Según la normativa de la Unión Europea se pretende reciclar el 85% del peso de cada vehículo hasta llegar al 95% antes de 2015. Desde que en 2004 entrase en vigor una nueva ley para deshacerse del automóvil, todos han de pasar por un centro autorizado de tratamiento.
El objetivo de la directiva europea es reciclar la mayor parte posible del automóvil y de esta forma se pone fin a la vida del vehículo de forma medioambientalmente correcta. Los elementos contaminantes, como aceites o líquidos de freno recibirán un tratamiento adecuado para respetar la naturaleza lo máximo posible.
En cifras podemos decir que en Europa cada año el número de vehículos que llegan al final de su vida útil son diez millones.
En España en 2003 se dieron de baja un millón cien mil vehículos. Esto supone un incremento de 5,4% respecto a 2002.
los fabricantes de vehículos, también, deben involucrarse en estos objetivos. Deben de tener en cuenta a la hora de producir sus vehículos que el 85% de su peso ha de poder reciclarse hasta llegar al 95% en 2015.
Los CAT obtienen sus beneficios de la venta de piezas que pueden ser reutilizadas y de la venta de chatarra. Con estos ingresos contrarrestan los gastos que suponen la descontaminación de los vehículos.

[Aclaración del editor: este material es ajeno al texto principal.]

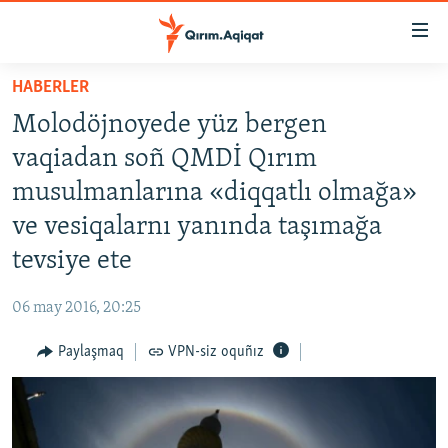
Link
açıqlığı
Esas
HABERLER
mündericege
HABERLER
Molodöjnoyede yüz bergen
qaytmaq
SİYASET
Baş
vaqiadan soñ QMDİ Qırım
İQTİSADİYAT
navigatsiyağa
musulmanlarına «diqqatlı olmağa»
qaytmaq
CEMİYET
ve vesiqalarnı yanında taşımağa
Qıdıruvğa
MEDENİYET
qaytmaq
tevsiye ete
İNSAN AQLARI
06 may 2016, 20:25
VİDEO
Paylaşmaq
VPN-siz oquñız
SÜRET
BLOGLAR
FİKİR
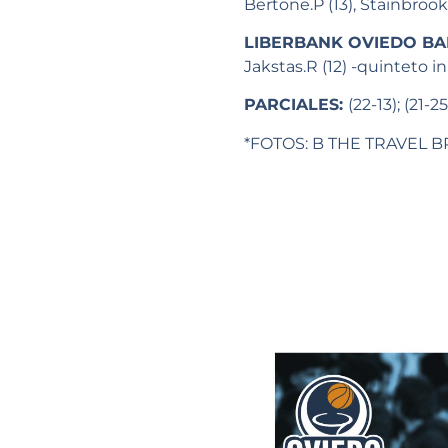
Bertone.P (13), Stainbrook.
LIBERBANK OVIEDO BA
Jakstas.R (12) -quinteto ini
PARCIALES:
(22-13); (21-25
*FOTOS: B THE TRAVEL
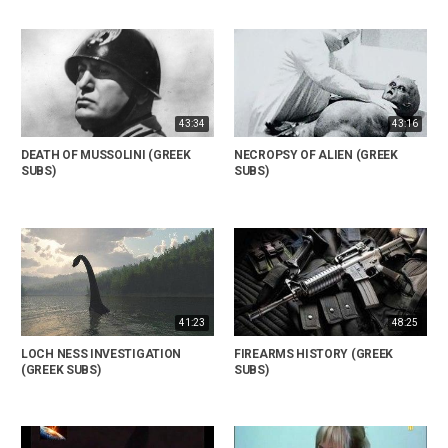
43:34
43:16
DEATH OF MUSSOLINI (GREEK
NECROPSY OF ALIEN (GREEK
SUBS)
SUBS)
41:23
48:25
LOCH NESS INVESTIGATION
FIREARMS HISTORY (GREEK
(GREEK SUBS)
SUBS)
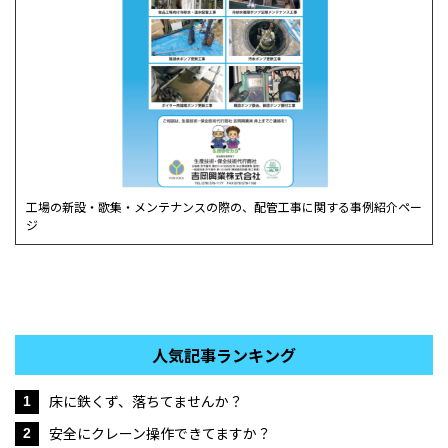
工場の新設・歌集・メンテナンスの際の、配管工事に関する事例紹介ペー
ジ
人気記事ランキング
床に鉄くず、落ちてませんか？
1
安全にクレーン操作できてますか？
2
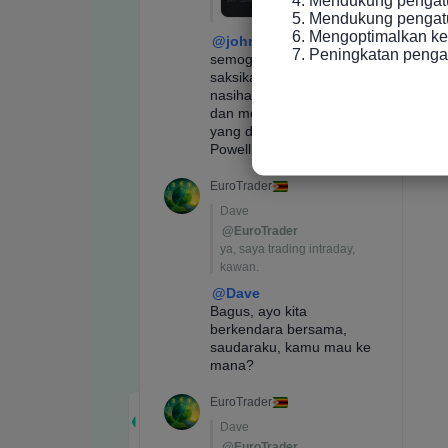
5. Mendukung pengatur
6. Mengoptimalkan ke
7. Peningkatan peng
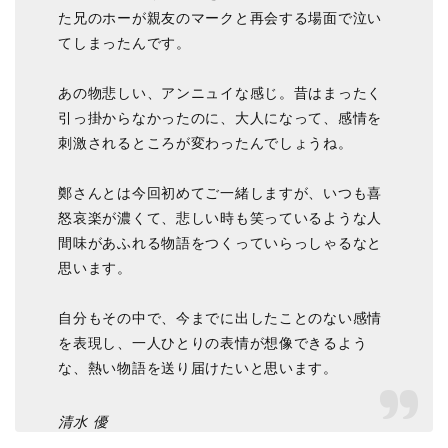
た兄のホーが親友のマークと再会する場面で泣い
てしまったんです。
あの物悲しい、アンニュイな感じ。昔はまったく
引っ掛からなかったのに、大人になって、感情を
刺激されるところが変わったんでしょうね。
鄭さんとは今回初めてご一緒しますが、いつも喜
怒哀楽が濃くて、悲しい時も笑っているような人
間味があふれる物語をつくっていらっしゃるなと
思います。
自分もその中で、今までに出したことのない感情
を表現し、一人ひとりの表情が想像できるよう
な、熱い物語を送り届けたいと思います。
清水 優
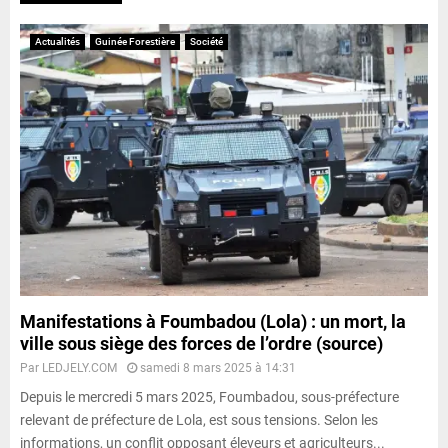
Actualités
Guinée Forestière
Société
Manifestations à Foumbadou (Lola) : un mort, la
ville sous siège des forces de l’ordre (source)
Par
LEDJELY.COM
samedi 8 mars 2025 à 14:31
Depuis le mercredi 5 mars 2025, Foumbadou, sous-préfecture
relevant de préfecture de Lola, est sous tensions. Selon les
informations, un conflit opposant éleveurs et agriculteurs...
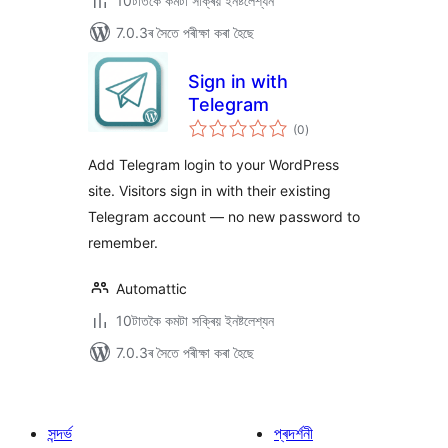
10টাতকৈ কমটা সক্ৰিয় ইনষ্টলেশ্যন
7.0.3ৰ সৈতে পৰীক্ষা কৰা হৈছে
Sign in with
Telegram
টা
(0
)
মুঠ
ৰে’টিং
Add Telegram login to your WordPress
site. Visitors sign in with their existing
Telegram account — no new password to
remember.
Automattic
10টাতকৈ কমটা সক্ৰিয় ইনষ্টলেশ্যন
7.0.3ৰ সৈতে পৰীক্ষা কৰা হৈছে
সন্দৰ্ভ
প্ৰদৰ্শনী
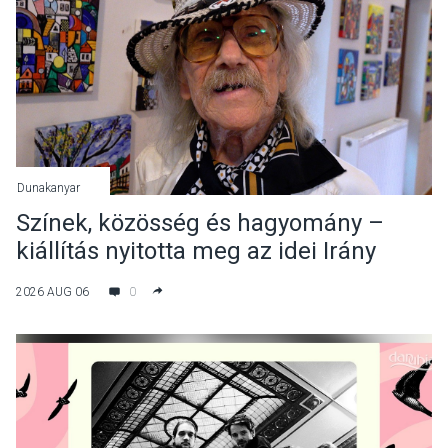
Dunakanyar
Színek, közösség és hagyomány –
kiállítás nyitotta meg az idei Irány
Surány Fesztivált
2026 AUG 06
0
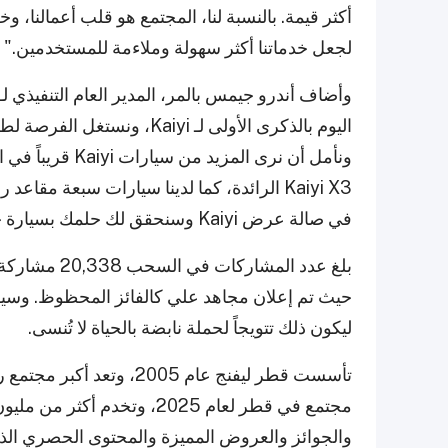
أكثر قيمة. بالنسبة لنا، المجتمع هو قلب أعمالنا،
لجعل خدماتنا أكثر سهولة وملاءمة للمستخدمين."
اليوم بالذكرى الأولى لـ aiyi
Kaiyi X3 الرائدة، كما لدينا سيارات سبعة مقاع
في صالة عرض Kaiyi وسنحقق لك حلمك بسيارة جديدة."
بلغ عدد المشا
ليكون ذلك تتويجاً لحملة نابضة بالحياة لا تُنسى.
تأسست قطر ليفنج عام 005
مجتمع في قطر لعام 2025، وتخ
والجوائز والعروض المميزة والمحتوى الحصري الذ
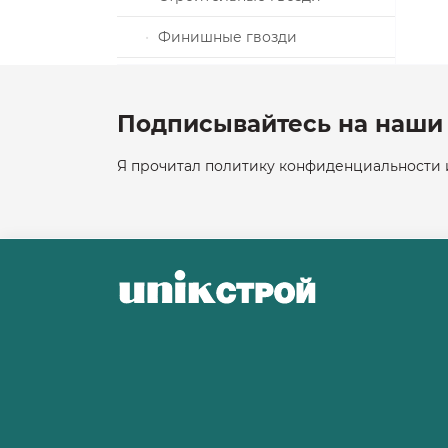
Финишные гвозди
и Патроны,
тажный
Шиферные гвозди
ика
Подписывайтесь на наши 
DIN3093
Я прочитал политику конфиденциальности и
жные
кция
аллические
ВЕНТИЛЯЦИИ
ликарбоната
оводов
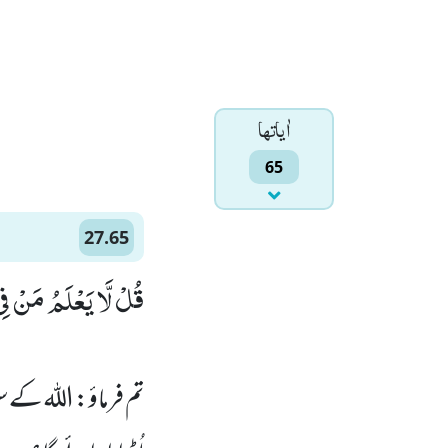
اٰياتها
65
27.65
قُلْ لَّا یَعْلَمُ مَنْ فِ)
تم فرماؤ: الله کے س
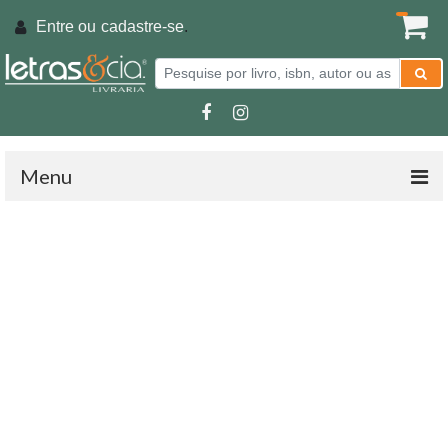
Entre ou
cadastre-se
.
Menu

Para conseguir los nuevos objetivos marcados los CAT deben adaptar sus instalaciones, lo que conlleva un gasto. Aunque mediante dicha adaptación se consigue un beneficio ya que son los únicos centros autorizados para tramitar las bajas de los automóviles.
Hoy en día, España cuenta con una red de centros autorizados de tratamiento suficiente para las necesidades del país. Para encontrar un CAT, se puede hacer a través de la red en la página web de la Asociación Española para el Tratamiento Medioambiental de los Vehículos fuera de Uso.